TL;DR

This document argues for a new kind of database management system, built from the ground up to support a massively decentralized Internet, consisting of a huge number of small communities.

Such a DBMS must be:

  • Built to support scale primarily through federation
  • Simple to operate and built for commodity hardware
  • Open in its code and its design, and licensed against commercial use.

The rest of the document argues for this position.

All software is political

All software is, first and foremost, a social construct, something built by people for people. Its existence is justified only as a tool that integrates with and facilitates human activity. And, just like all tools, it says things about its creator. The people the software serves, the processes it facilitates and the way it integrates are all reflections of the beliefs of the author.

What assumptions does the author make about their users? Do they charge money? How much? What languages is the documentation available in? Does the software require expensive hardware to run?

In short, who is their audience and what do they assume about them?

Questions like these reveal a lot about the author’s views, opinions and intentions, which makes software as political as any other form of speech.

DBMSs are political too

On the Internet, code loses its value rapidly. It is reverse engineered or replicated almost instantly and the creator can do little to prevent it. But data is different. Data keeps its value as long as it is kept behind a moat, and that value increases the more data is accumulated.

DBMSs are the principle means of extracting that value - mostly invinsible but the primary money maker. So, what is their political stance?

“But does it scale?” - and other euphemisms for capitalism

DBMSs available today are built to support enormous, centralized, owned datasets, at immense complexity and cost.

Their creators want their software to “scale”, a term which almost always implies the ability to efficiently process large amounts of data.

And why is that necessary? What kind of applications require virtually unlimited storage?

Ignore scientific use cases. These are big datasets that are primarily searched, not mined - a solved problem.

Data “at scale” practically means directly or indirectly extracting tracking info from user activity streams. That’s why they need hundreds of terabytes (in 2023) of transactional storage and analytics capabilities at these scales. What other insight can be found in a food ordering app or whatever the latest Silicon Valley fad is?

This surveillance go-to-market strategy is a profitable business model and the main monetization avenue for the majority of SV style startups. And at its core is the assumption that it is acceptable for any single organization to hoard unlimited amounts of data.
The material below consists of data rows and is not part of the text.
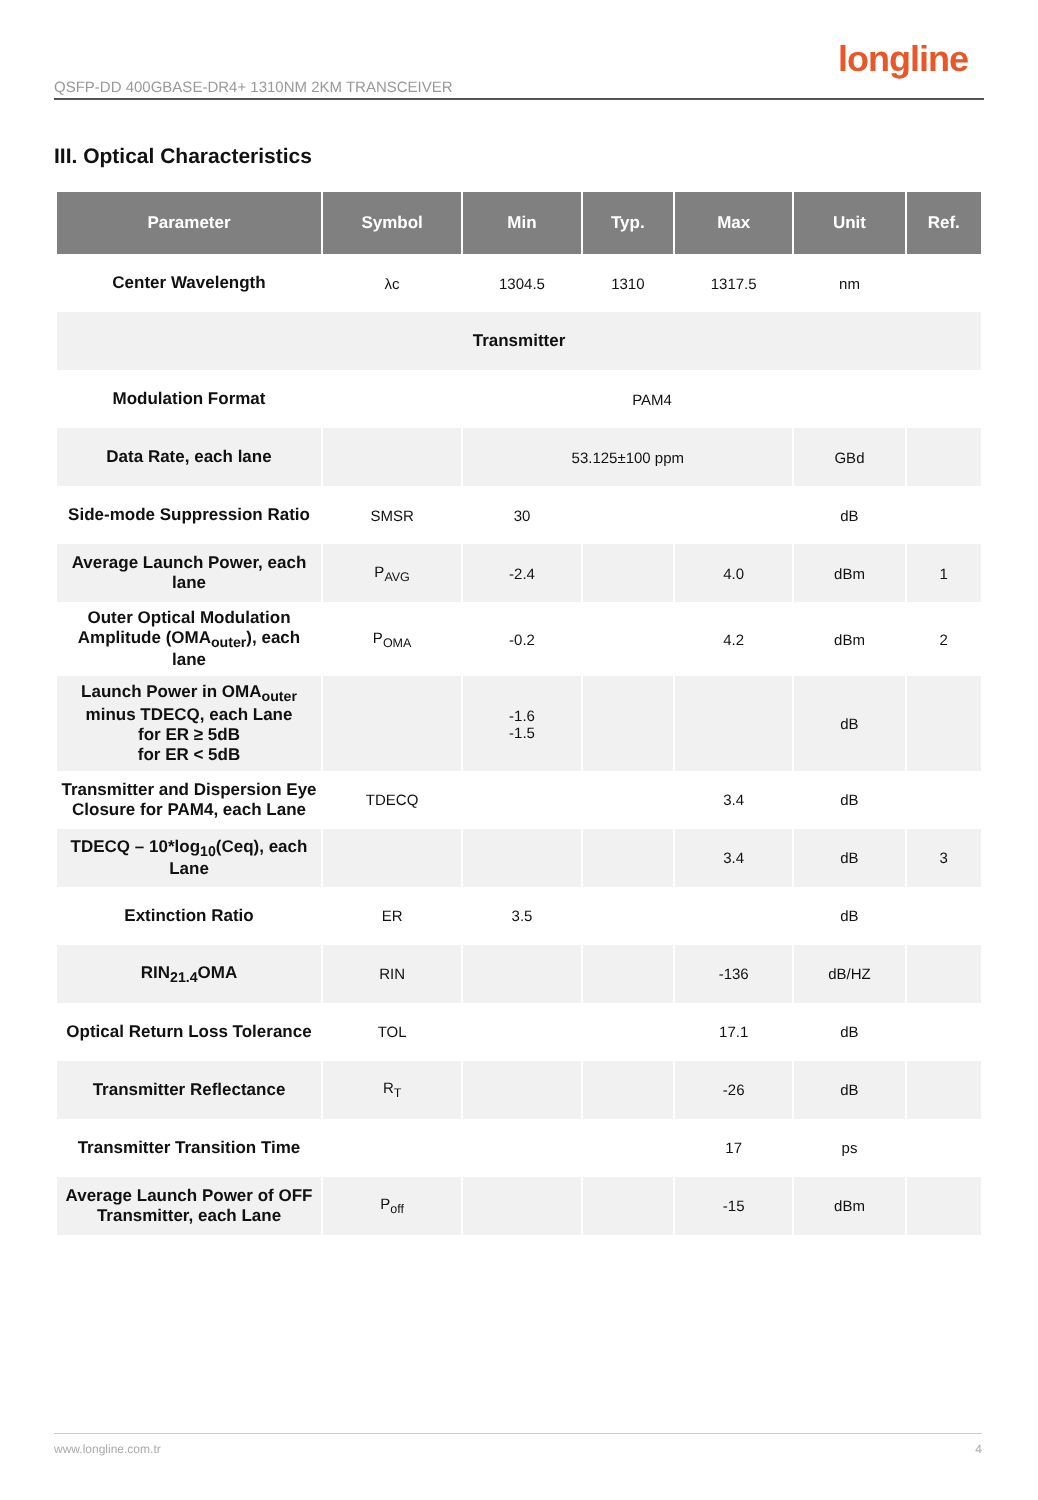QSFP-DD 400GBASE-DR4+ 1310NM 2KM TRANSCEIVER
longline
III. Optical Characteristics
| Parameter | Symbol | Min | Typ. | Max | Unit | Ref. |
| --- | --- | --- | --- | --- | --- | --- |
| Center Wavelength | λc | 1304.5 | 1310 | 1317.5 | nm | |
| Transmitter | | | | | | |
| Modulation Format | PAM4 | | | | | |
| Data Rate, each lane | | 53.125±100 ppm | | | GBd | |
| Side-mode Suppression Ratio | SMSR | 30 | | | dB | |
| Average Launch Power, each lane | P<sub>AVG</sub> | -2.4 | | 4.0 | dBm | 1 |
| Outer Optical Modulation Amplitude (OMA<sub>outer</sub>), each lane | P<sub>OMA</sub> | -0.2 | | 4.2 | dBm | 2 |
| Launch Power in OMA<sub>outer</sub> minus TDECQ, each Lane for ER ≥ 5dB for ER < 5dB | | -1.6 -1.5 | | | dB | |
| Transmitter and Dispersion Eye Closure for PAM4, each Lane | TDECQ | | | 3.4 | dB | |
| TDECQ – 10*log<sub>10</sub>(Ceq), each Lane | | | | 3.4 | dB | 3 |
| Extinction Ratio | ER | 3.5 | | | dB | |
| RIN<sub>21.4</sub>OMA | RIN | | | -136 | dB/HZ | |
| Optical Return Loss Tolerance | TOL | | | 17.1 | dB | |
| Transmitter Reflectance | R<sub>T</sub> | | | -26 | dB | |
| Transmitter Transition Time | | | | 17 | ps | |
| Average Launch Power of OFF Transmitter, each Lane | P<sub>off</sub> | | | -15 | dBm | |
www.longline.com.tr 4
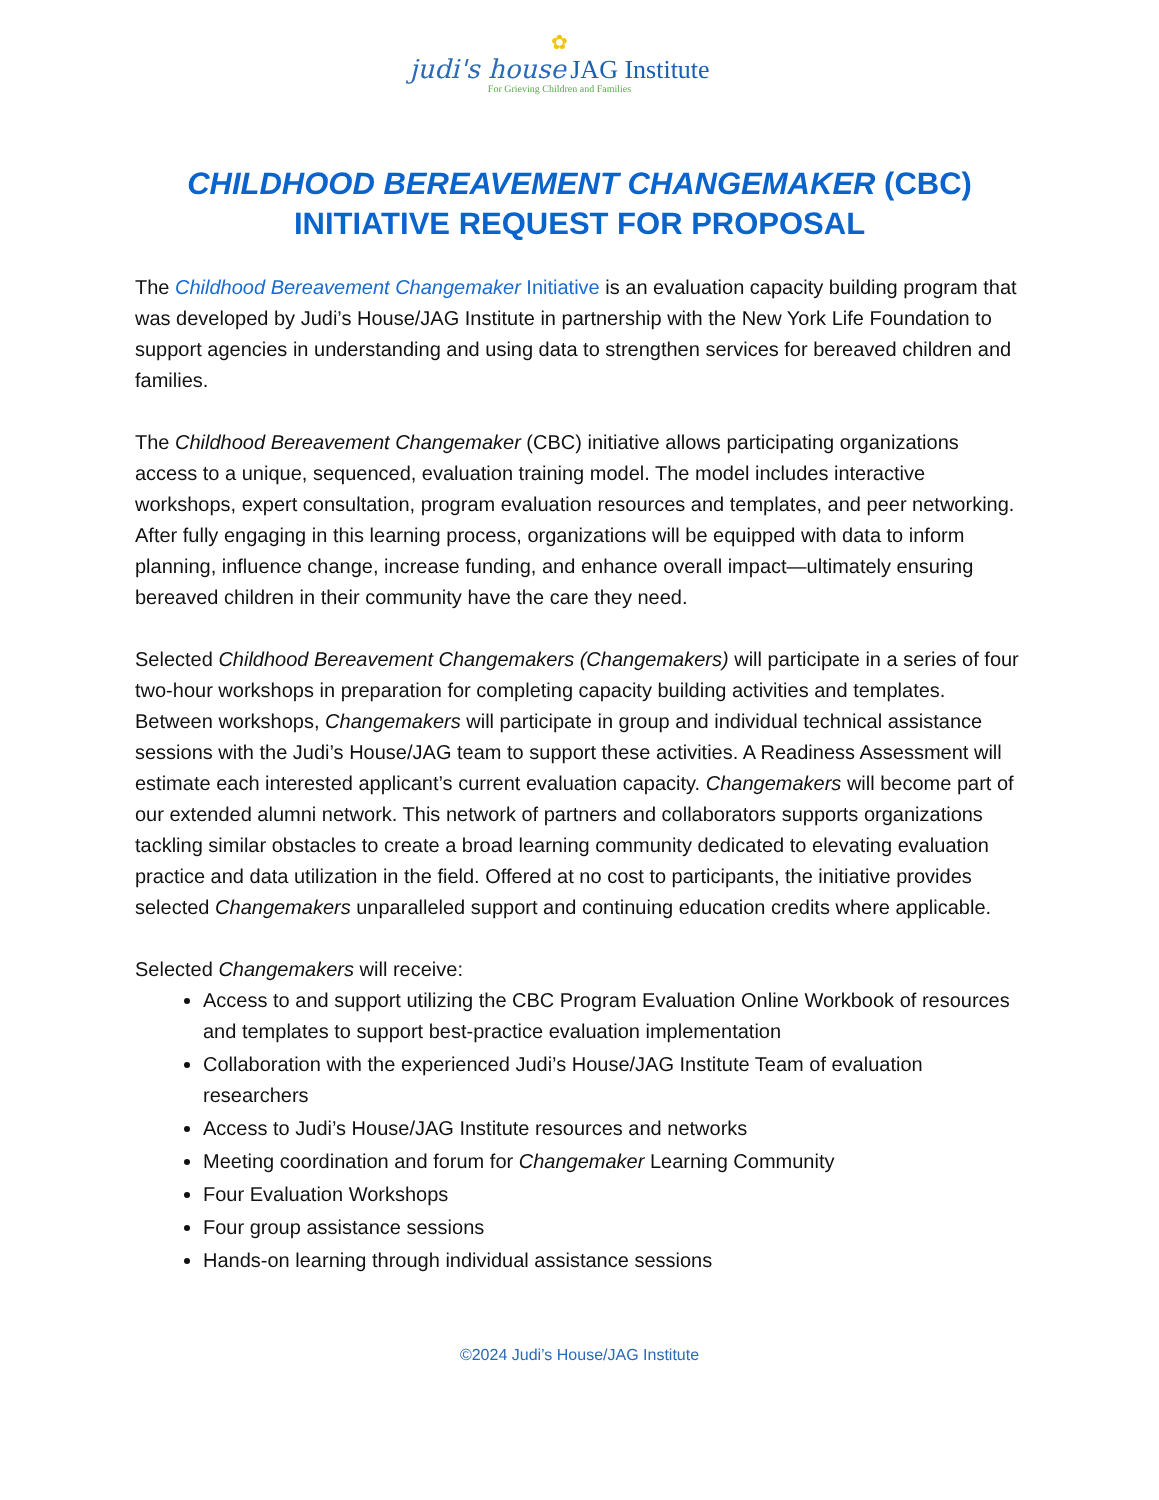✿
judi's house JAG Institute
For Grieving Children and Families
CHILDHOOD BEREAVEMENT CHANGEMAKER (CBC)
INITIATIVE REQUEST FOR PROPOSAL
The Childhood Bereavement Changemaker Initiative is an evaluation capacity building program that was developed by Judi’s House/JAG Institute in partnership with the New York Life Foundation to support agencies in understanding and using data to strengthen services for bereaved children and families.
The Childhood Bereavement Changemaker (CBC) initiative allows participating organizations access to a unique, sequenced, evaluation training model. The model includes interactive workshops, expert consultation, program evaluation resources and templates, and peer networking. After fully engaging in this learning process, organizations will be equipped with data to inform planning, influence change, increase funding, and enhance overall impact—ultimately ensuring bereaved children in their community have the care they need.
Selected Childhood Bereavement Changemakers (Changemakers) will participate in a series of four two-hour workshops in preparation for completing capacity building activities and templates. Between workshops, Changemakers will participate in group and individual technical assistance sessions with the Judi’s House/JAG team to support these activities. A Readiness Assessment will estimate each interested applicant’s current evaluation capacity. Changemakers will become part of our extended alumni network. This network of partners and collaborators supports organizations tackling similar obstacles to create a broad learning community dedicated to elevating evaluation practice and data utilization in the field. Offered at no cost to participants, the initiative provides selected Changemakers unparalleled support and continuing education credits where applicable.
Selected Changemakers will receive:
Access to and support utilizing the CBC Program Evaluation Online Workbook of resources and templates to support best-practice evaluation implementation
Collaboration with the experienced Judi’s House/JAG Institute Team of evaluation researchers
Access to Judi’s House/JAG Institute resources and networks
Meeting coordination and forum for Changemaker Learning Community
Four Evaluation Workshops
Four group assistance sessions
Hands-on learning through individual assistance sessions
©2024 Judi’s House/JAG Institute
These days, “AI”/Machine Learning model training is having its day in the sun, but how long that will last and how it will evolve is mostly unknown. As a data storage problem it presents its own challenges, but the state of the art, at the time of writing, is relatively primitive. In any case, these datasets are just another monetization avenue for data hoarding. The difference is that until the emergence of large ML models, monetization relied on extracting mostly metadata from the social graphs of users. Machine learning tries to tap into the actual data while sidestepping thorny ownership and copyright questions. It moves the market from surveillance capitalism to data capitalism.

All of this goes against the needs of the people that use the software. Such DBMSs make people serve the company, violating the basic human rights of users, to benefit the company.

Commodity hardware is all you need

A desktop grade machine, in 2023, can host about 100TB of data, as an order of magnitude. That bound does not come from limits of storage technology, but the processing power required to efficiently manage that amount of data. Above that, deployment on large scale hardware becomes necessary.

Instead of running on real hardware however, the trend is to move the architecture of DBMSs to be “cloud native”. This, in effect, means abandoning control of all software and hardware that an application depends on. Applications live in the world of Virtual Machines and hypervisors, of fictional hardware and imaginary operatings systems without any hope of knowing how anything works. The complexity is immense, the monetary cost disproportionate and the environmental impact hard to exaggerate.

The result is opaque software that is extremely complex to administer and over engineered for the vast majority of useful applications.

But most people don’t need this scale or the complexity that comes from it. They just need software that is easy, cheap and safe to run, no matter if it is serving an online shop or a small community.

A new breed of software license

GPL style licenses are a product of the 80s, where software was trying to stand on its own as a commodity. To do that, it had to take “a view from nowhere”, courting the favor of both software engineers and profit seeking companies. This strategy was successful in commodifying software but the exchange was uneven. What we see today is that huge for profit entities take advantage of the work of open source developers, while sharing none of the profits. GPL was designed for this, and it worked.

We need a new software license, one that promotes sharing but makes hoarding difficult. A license alone cannot dismantle capitalism, of course, but it can send a strong signal. This is the hardest question in this document, because as of this writing there is no software license that is sufficiently adopted or tested.

Towards a decentralized, federated Internet of people

These principles apply to all software, backend or frontend. Enabling small use cases and working against profiteering and hoarding are essentialy the same design goal and we need software that is built to create wealth by allowing communities to interact and share information, not by enabling data accumulation. Software engineering and architecture, means of distribution, licensing, none of them alone or together can achieve this goal. They are just tools that provide guidance and a small degree of protection to the communities that build and use the software.

In the end, the main idea in this document should be understood to be the need and desire for a new era of software that is built to serve people and communities.

And that’s how software is political.